Este comportamento tem tido um impacto notável na percepção já negativa que os cidadãos têm sobre a política. As lamentáveis declarações de Jaime Gama a propósito do presidente do Governo Regional da Madeira são mais um exemplo de falta de memória.
Esqueçamos, por um momento (mas apenas por um breve momento, porque, como vimos este fim-de-semana, o líder madeirense está sempre disposto a reavivar-nos a memória), a opinião que se possa ter sobre a acção de Alberto João Jardim. Não importa se achamos que um modelo de desenvolvimento assente nas obras públicas, nas baixas qualificações e no endividamento público é algo que possa ser elogiado ou até deixemos de lado uma verdade elementar: o cimento de uma democracia-liberal não é o voto popular, mas um sem número de outras dimensões, à cabeça um mínimo de civilidade. Esqueçamos tudo isso. O lado mais grave das declarações de Jaime Gama é que chamam a atenção para a falta de memória na política. Somos todos livres de dizer o que bem nos aprouver sobre João Jardim, o que é difícil de compreender é que alguém que, entre todos os actores políticos portugueses, fez das declarações mais violentas sobre o presidente do Governo Regional, venha agora dizer exactamente o seu contrário, sem mais explicações. É como se para passar de Bokassa a “sol na terra” um ligeiro salto no tempo fosse o bastante para a desmemoriação colectiva.

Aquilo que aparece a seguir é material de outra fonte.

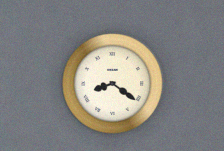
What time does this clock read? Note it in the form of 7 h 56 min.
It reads 8 h 21 min
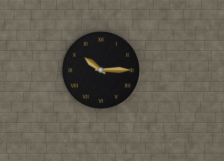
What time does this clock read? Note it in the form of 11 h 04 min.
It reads 10 h 15 min
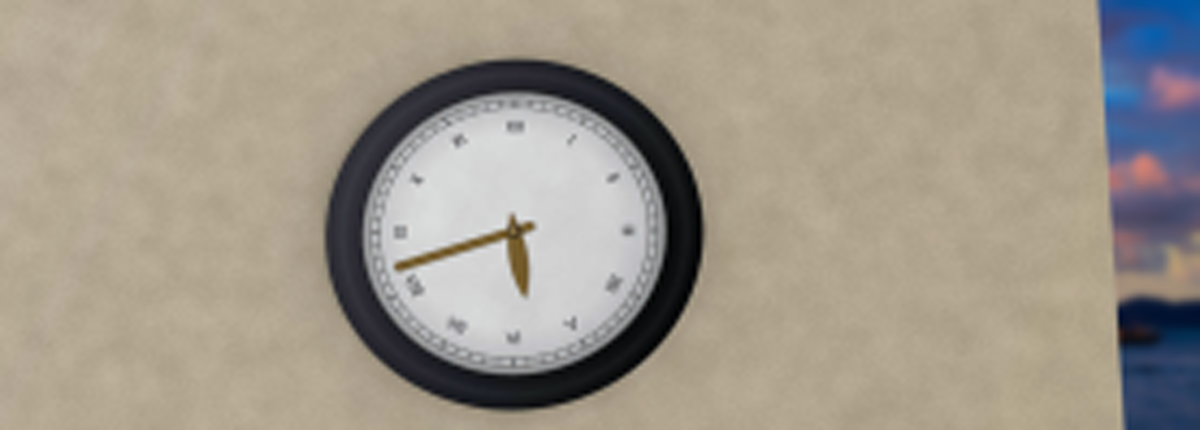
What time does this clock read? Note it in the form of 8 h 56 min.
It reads 5 h 42 min
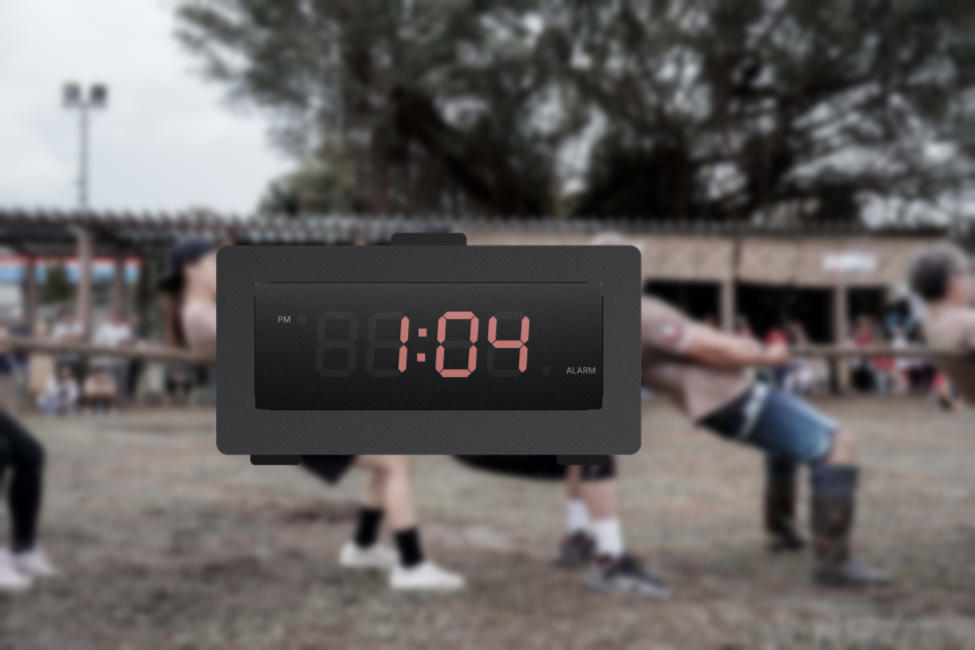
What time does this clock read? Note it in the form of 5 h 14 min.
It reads 1 h 04 min
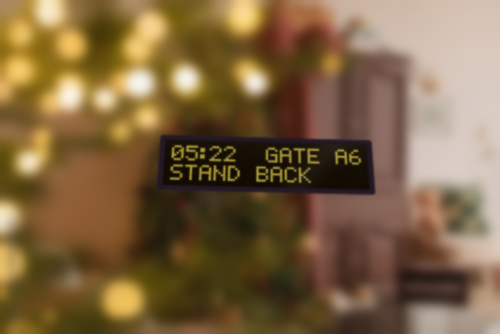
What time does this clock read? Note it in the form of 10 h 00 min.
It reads 5 h 22 min
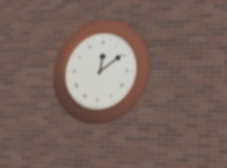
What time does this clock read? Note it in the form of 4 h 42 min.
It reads 12 h 09 min
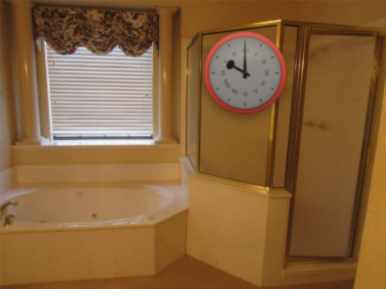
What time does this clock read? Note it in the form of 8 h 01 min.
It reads 10 h 00 min
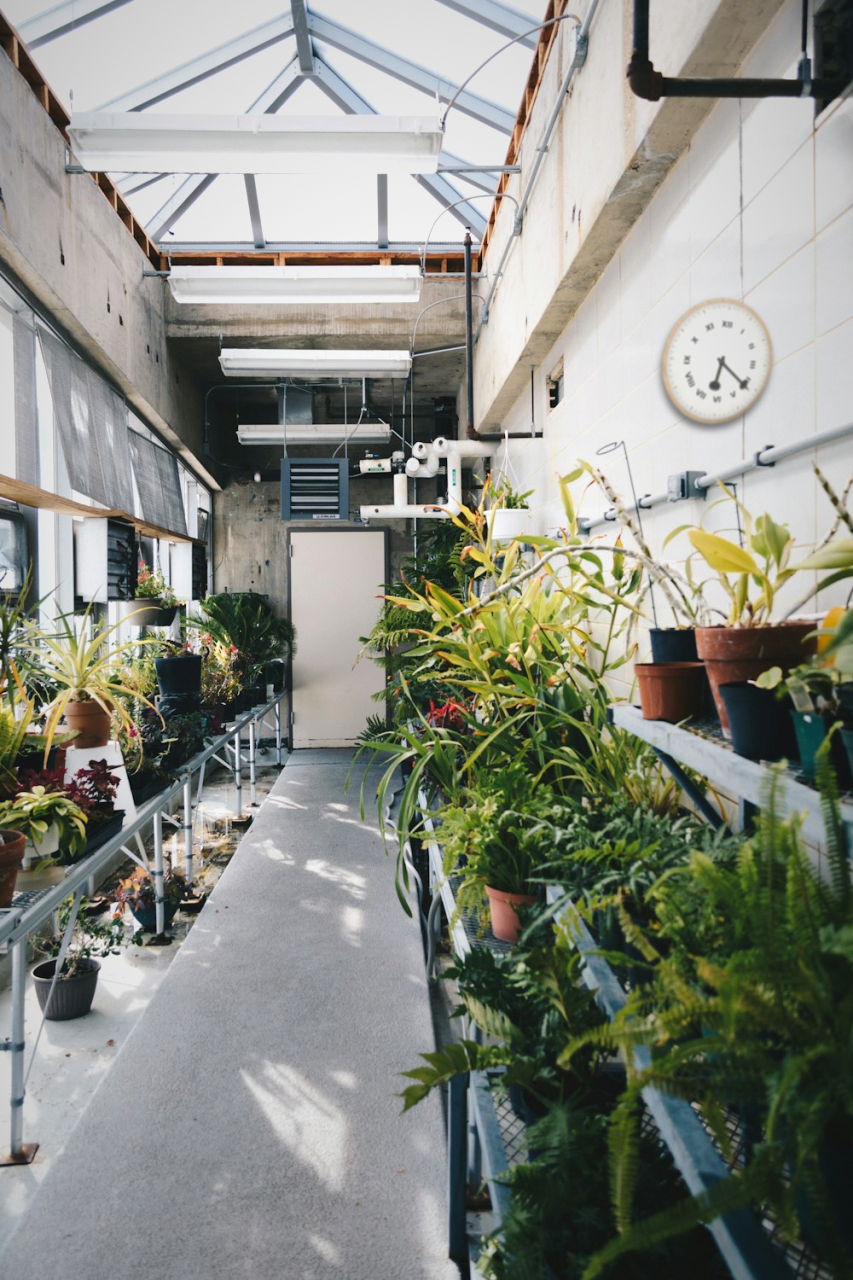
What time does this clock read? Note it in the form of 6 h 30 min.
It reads 6 h 21 min
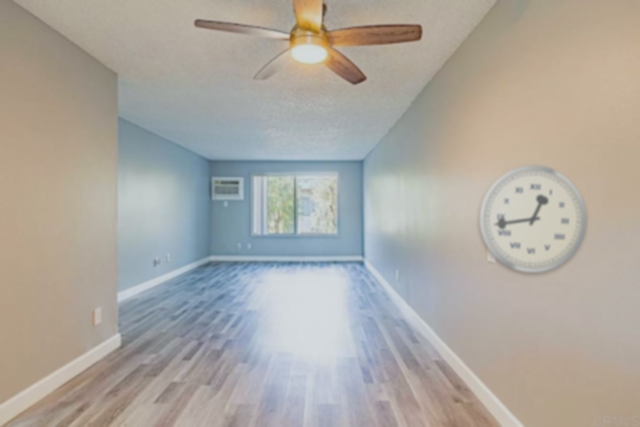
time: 12:43
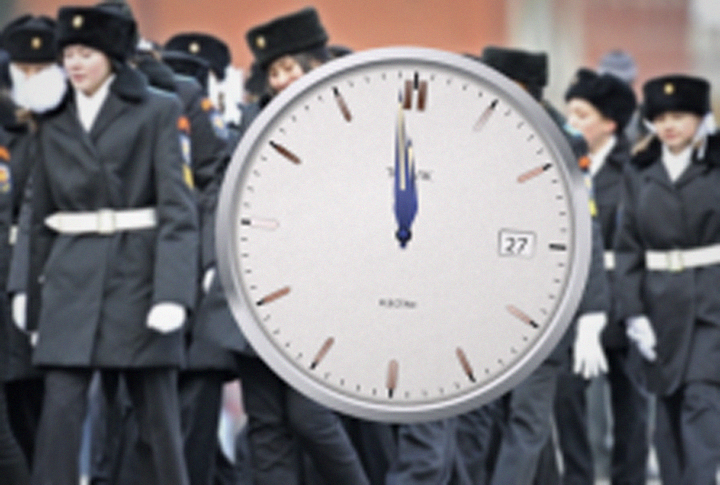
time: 11:59
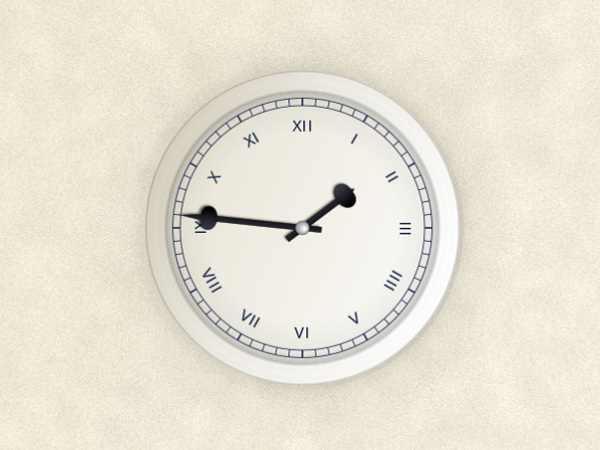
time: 1:46
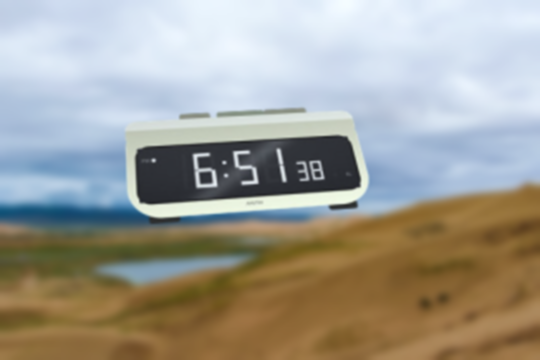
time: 6:51:38
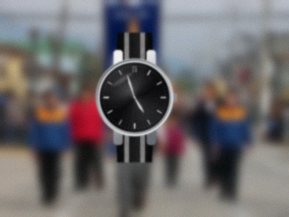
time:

Esta mudança serve, aliás, para consolidar a percepção disseminada de que a disputa político-partidária é uma farsa. Uma farsa na qual as partes se desentendem, por vezes com uma violência inusitada (o Bokassa, sempre o Bokassa), para, à primeira conveniência ou necessidade, caírem no regaço do seu adversário de há minutos. No fundo, cria-se a ideia de que a divergência serve só para criar uma ilusão de que estão de facto em disputa alternativas. Cada vez que alguém com as responsabilidade de Jaime Gama revela desrespeito pelo seu próprio passado, está a dar uma grande ajuda à consolidação desde modo de olhar para a política.
E, claro, é sabido que Alberto João Jardim não deixa nunca escapar uma oportunidade de reforçar a sua própria imagem, que se reflecte como um espectro sobre o regime que criou na Madeira.
O congresso do PSD-Madeira deste fim-de-semana, de que só tivemos relatos da abertura e do encerramento porque foi interdito à comunicação social, já que o partido não confia na cobertura de alguns dos “empregados” da classe (SIC), serviu para reavivar a memória.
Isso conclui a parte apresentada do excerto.